> _DATA RECORDS_
·····

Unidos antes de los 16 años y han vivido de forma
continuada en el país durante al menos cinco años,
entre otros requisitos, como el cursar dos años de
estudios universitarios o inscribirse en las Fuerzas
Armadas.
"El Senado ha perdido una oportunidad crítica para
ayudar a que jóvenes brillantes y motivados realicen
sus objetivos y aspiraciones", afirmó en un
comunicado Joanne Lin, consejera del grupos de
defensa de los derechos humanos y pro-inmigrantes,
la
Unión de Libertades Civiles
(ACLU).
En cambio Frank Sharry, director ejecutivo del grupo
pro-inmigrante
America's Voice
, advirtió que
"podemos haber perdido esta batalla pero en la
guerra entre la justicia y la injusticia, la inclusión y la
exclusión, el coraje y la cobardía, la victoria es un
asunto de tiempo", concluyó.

·····

> _REQUIRED ACTION_
Where a line above holds the string "perdido", copy that line.

> _ANSWER FOR THE TASK_
"El Senado ha perdido una oportunidad crítica para
"podemos haber perdido esta batalla pero en la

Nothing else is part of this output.